I read about a company CEO who feared a slowdown in sales, so as a pre-emptive strike, he trimmed a thousand workers.

And get this, his sales at the time, were just fine.

The lender that had very few defaults, but to be safe, stopped lending to practically anyone to keep them that way.

The young couple who told a newspaper they had stopped looking at homes, because they figured they wouldn't qualify for them anyway.

And just yesterday, Morgan Stanley pulling its home equity credit lines on thousands of customers, not because they're late paying their bills, but because Morgan feared they could be.

Wall Street does it all the time. One financial company has a bad quarter, all financial stocks get hammered.
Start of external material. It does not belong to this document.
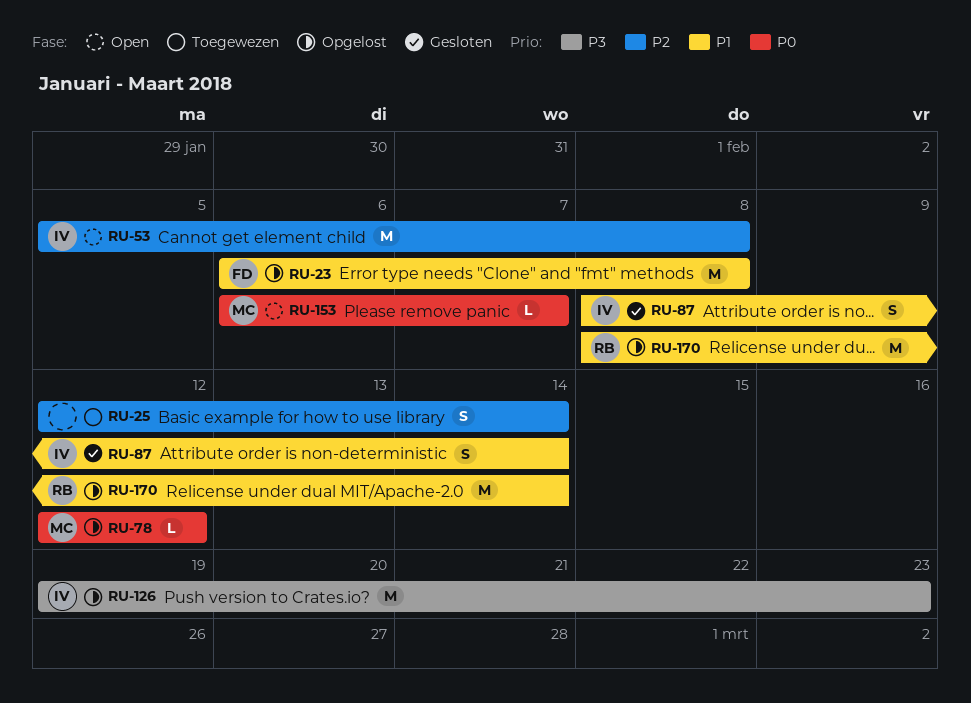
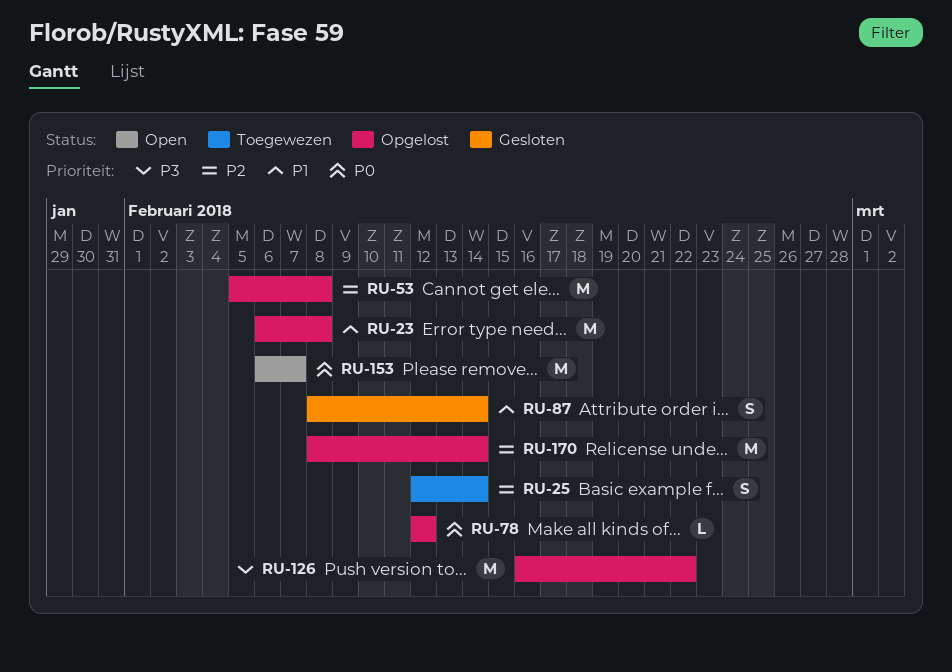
RU-53, status: Open -> Opgelost
RU-126, start: Feb 19 -> Feb 16
RU-126, due: Feb 23 -> Feb 22
RU-153, estimate: L -> M
RU-170, priority: P1 -> P2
Wal-Mart warns August sales might look dicey, economists conclude we're going to hell in a hand basket.

Perhaps Franklin Roosevelt was right when he said the only thing we had to fear was fear itself.

Because fear itself is a powerful thing.

It's what turns a slowdown into a stop down, a momentary pause into a panic.

One firm cuts back because it has to, another cuts back, even though it doesn't have to.

And suddenly some people late on their mortgage is everyone late on their mortgage.

Some lenders having problems is all lenders having problems.

Some borrowers having trouble getting loans is all borrowers having problems getting loans.

People stop shopping. Products stop selling. Retailers stop hiring.

And everyone starts panicking, some without saying a word.

It's enough to leave you speechless.

For a good six weeks I watched it, it did.